Securing production workloads is usually the easiest place to start. The efficacy of traditional tools diminishes the more agile your delivery process gets. This is especially true for network-based scanning tools which may never be able to complete a full scan across all production infrastructure before it changes with the next release. You need something that is built into the deployment process. Something that’s not a bolted-on afterthought. Something that will fit into an automation plan and not need broad access from outside for a scanner. But then what happens when you’ve got a bunch of tools, all with their own single panes of glass? How many single panes of glass do you really need?

Don’t suffer the hubris of security products with bad integration options.
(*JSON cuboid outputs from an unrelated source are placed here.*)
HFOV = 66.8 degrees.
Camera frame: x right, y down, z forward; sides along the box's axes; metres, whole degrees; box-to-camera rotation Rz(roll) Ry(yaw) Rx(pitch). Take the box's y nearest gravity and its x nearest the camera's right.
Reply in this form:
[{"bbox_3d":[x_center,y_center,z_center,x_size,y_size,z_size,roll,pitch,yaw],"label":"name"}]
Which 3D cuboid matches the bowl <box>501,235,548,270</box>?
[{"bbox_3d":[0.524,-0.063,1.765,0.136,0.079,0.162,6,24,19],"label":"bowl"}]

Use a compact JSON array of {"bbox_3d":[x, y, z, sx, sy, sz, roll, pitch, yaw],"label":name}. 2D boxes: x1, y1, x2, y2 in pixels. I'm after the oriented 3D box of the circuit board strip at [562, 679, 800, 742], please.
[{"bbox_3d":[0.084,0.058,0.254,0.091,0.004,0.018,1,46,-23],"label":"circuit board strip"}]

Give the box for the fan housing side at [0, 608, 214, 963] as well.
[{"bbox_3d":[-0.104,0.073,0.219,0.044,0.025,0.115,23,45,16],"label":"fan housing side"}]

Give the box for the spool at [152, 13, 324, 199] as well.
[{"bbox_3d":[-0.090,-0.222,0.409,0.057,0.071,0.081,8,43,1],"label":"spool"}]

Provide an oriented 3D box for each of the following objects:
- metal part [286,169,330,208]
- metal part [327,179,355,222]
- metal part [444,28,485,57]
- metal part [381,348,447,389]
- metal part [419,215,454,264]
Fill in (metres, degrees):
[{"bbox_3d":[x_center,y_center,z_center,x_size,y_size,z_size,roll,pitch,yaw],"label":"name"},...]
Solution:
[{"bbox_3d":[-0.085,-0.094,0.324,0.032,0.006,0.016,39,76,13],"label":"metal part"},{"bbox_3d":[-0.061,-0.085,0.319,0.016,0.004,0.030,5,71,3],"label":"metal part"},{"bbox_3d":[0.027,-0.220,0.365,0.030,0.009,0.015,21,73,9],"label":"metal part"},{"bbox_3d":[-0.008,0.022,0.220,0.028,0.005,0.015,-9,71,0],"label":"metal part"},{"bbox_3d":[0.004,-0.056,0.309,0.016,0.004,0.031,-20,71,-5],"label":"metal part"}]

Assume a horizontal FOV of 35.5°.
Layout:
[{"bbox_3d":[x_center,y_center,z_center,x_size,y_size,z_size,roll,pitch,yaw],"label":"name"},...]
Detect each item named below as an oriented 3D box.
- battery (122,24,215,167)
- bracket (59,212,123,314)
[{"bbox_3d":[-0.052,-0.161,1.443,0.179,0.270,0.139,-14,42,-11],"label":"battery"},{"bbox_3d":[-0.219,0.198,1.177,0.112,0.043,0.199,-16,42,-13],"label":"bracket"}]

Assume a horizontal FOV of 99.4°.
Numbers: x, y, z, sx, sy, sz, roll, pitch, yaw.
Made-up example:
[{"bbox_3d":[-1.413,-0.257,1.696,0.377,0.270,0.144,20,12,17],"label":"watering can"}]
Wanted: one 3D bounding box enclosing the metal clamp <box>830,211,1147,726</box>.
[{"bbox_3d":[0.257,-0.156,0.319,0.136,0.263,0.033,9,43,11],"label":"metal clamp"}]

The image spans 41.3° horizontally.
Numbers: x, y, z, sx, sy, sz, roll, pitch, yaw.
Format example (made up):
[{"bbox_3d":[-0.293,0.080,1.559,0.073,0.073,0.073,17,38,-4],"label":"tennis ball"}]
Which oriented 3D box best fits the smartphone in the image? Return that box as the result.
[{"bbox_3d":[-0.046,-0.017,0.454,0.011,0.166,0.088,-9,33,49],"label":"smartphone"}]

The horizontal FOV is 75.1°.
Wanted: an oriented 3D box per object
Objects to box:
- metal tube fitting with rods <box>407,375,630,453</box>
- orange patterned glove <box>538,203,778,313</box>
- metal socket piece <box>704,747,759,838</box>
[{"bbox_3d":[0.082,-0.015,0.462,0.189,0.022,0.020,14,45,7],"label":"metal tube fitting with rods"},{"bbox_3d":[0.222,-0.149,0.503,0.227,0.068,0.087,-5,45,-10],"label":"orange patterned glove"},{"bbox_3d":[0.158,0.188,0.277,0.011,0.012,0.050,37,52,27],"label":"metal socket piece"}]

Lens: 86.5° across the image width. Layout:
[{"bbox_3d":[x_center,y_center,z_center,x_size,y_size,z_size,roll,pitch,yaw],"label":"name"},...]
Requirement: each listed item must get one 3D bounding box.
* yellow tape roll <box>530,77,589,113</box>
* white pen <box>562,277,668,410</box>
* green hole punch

Like a SOAP-only public API, for example. You shouldn’t have to throw your time at integrating with some atavistic SOAP-based public API. It’s your data, and you should be able to extract it without the rigidity and strict formality of constructing SOAP envelopes. Career software engineers don’t usually have an issue using SOAP, and it makes sense more often for internal APIs. For integrators, however, this sort of unnecessary complexity is the enemy. A product that can easily integrate with your workflow helps end management clutter and becomes an integral part of your security automation platform, not just another source of eye strain. It’s a single pane of glass that doesn’t have to happen.

Pipeline security automation is the other side of the coin. DevOps teams get all sorts of fun tools to do the mundane work for them. Many of them can be used to deliver security functionality. One of the first security functions to find its way into the development pipeline is static analysis. When implemented in the Continuous Integration (CI) process, it gives the development crew quick feedback on the quality of their work, from a secure coding practices perspective. As more and more of the application stack becomes software-defined (networking, server infrastructure, containers), the tools that enable code quality assessment can be augmented with tools that analyze infrastructure configuration before it finds its way into production.

Do you see what we just did there? We went proactive. The security engineer who had to react to the stuff that found its way into production now gets a list of infrastructure configuration anomalies— all in one report— and can react accordingly. Why even ship a report? Have your security automation stop a deploy and file a ticket for anything egregious and pass-but-ticket anything that’s not super critical. Your security teams aren’t staring at their feet as they run anymore— they can see vulnerabilities and exposure even before they go out the door in a deploy. Your security automation becomes an automated coaching mechanism for your developers and DevOps folks, giving security-oriented feedback on code quality for infrastructure. So much for burn out.  Now we’re learning and growing.

Security culture just found its way into the development group, but now we’re finally getting everyone on the same page.